Elijah Nouvelage | Getty Images News | Getty Images

Separate to Trump’s proposed tariffs on China, Canada and Mexico, the U.S. president-elect has vowed to impose a blanket 10% or 20% duty on all goods coming into the country. It remains unclear, however, whether this pledge will become U.S. policy.

“We are evaluating the tariffs Trump has proposed,” a spokesperson for Volkswagen told CNBC via email.

The Wolfsburg-headquartered company said that over 90% of the vehicles it currently sells in the U.S. market are produced in North America and they meet the criteria for duty-free treatment under a free trade agreement between the U.S., Canada and Mexico (USMCA).

Nonetheless, it is thought that Trump’s proposed tariffs on Canada and Mexico would bring an end to the USMCA.

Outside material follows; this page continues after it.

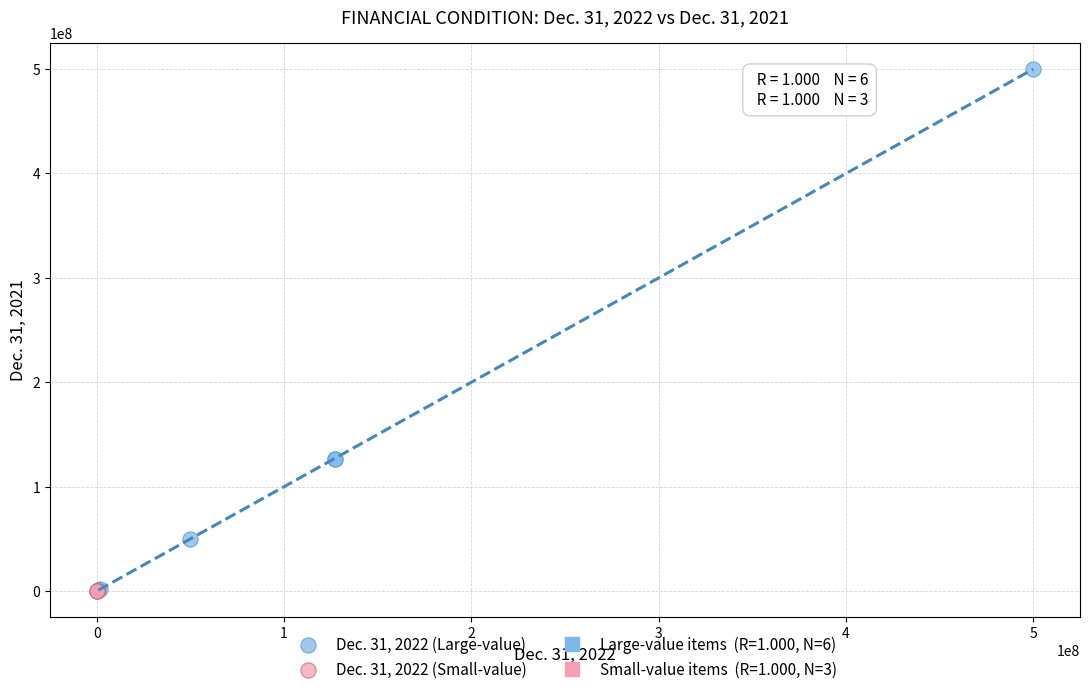

Which series contains the highest Y value?

Dec. 31, 2022 (Large-value)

Stricter emission rules for Europe’s auto giants ‘simply not achievable’ at this stage, Citi says

Mercedes Benz, meanwhile, said it employs more than 11,000 people in the U.S., producing mainly passenger cars and vans across 12 key locations. “We look forward to a constructive dialogue with the new administration in the U.S.,” a spokesperson told CNBC.

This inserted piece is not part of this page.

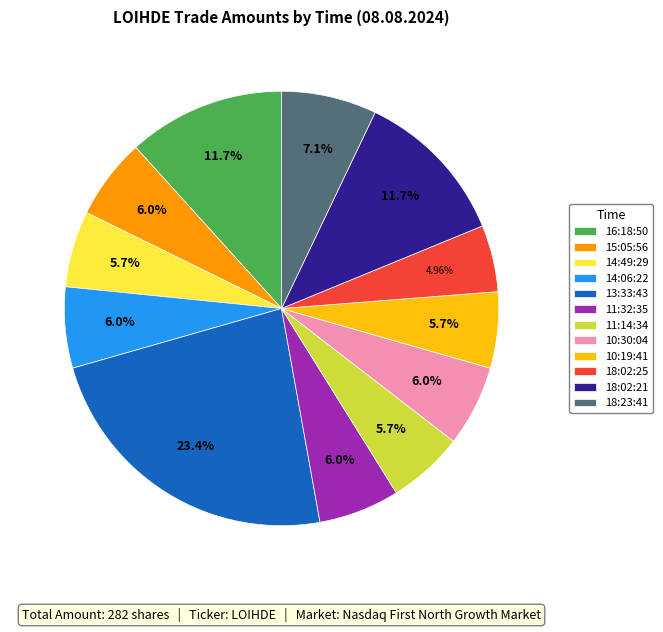

To the nearest percent, what is the average slice percentage?

8%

BMW, which declined to comment on the prospect of Trump’s tariff threats, has a nationwide footprint of roughly 30 locations across 12 U.S. states, including the largest single BMW production facility in the world in Spartanburg, South Carolina.

Shares of Volkswagen and BMW have both fallen around 23% year-to-date, with Mercedes-Benz Group down roughly 13% over the same timeframe.

‘Everyone just needs to be ready’

“Trump wants more tariffs, so everyone just needs to be ready,” Julia Poliscanova, senior director for vehicles and e-mobility supply chains at the campaign group Transport & Environment, told CNBC via video call.

“I think it is just important for Europe to continue its own course, be it on the European Green Deal or on the electrification agenda. Trump risks putting America behind on a lot of this clean tech and EVs, so it is an opportunity for Europe actually to accelerate at the same time,” Poliscanova said.

“It will be bad news in the short term, for example, for German carmakers, but it is important to understand that this is what the world is. And we just need to do what is best for Europe and European industrial interests — and that is not slowing down,” she added.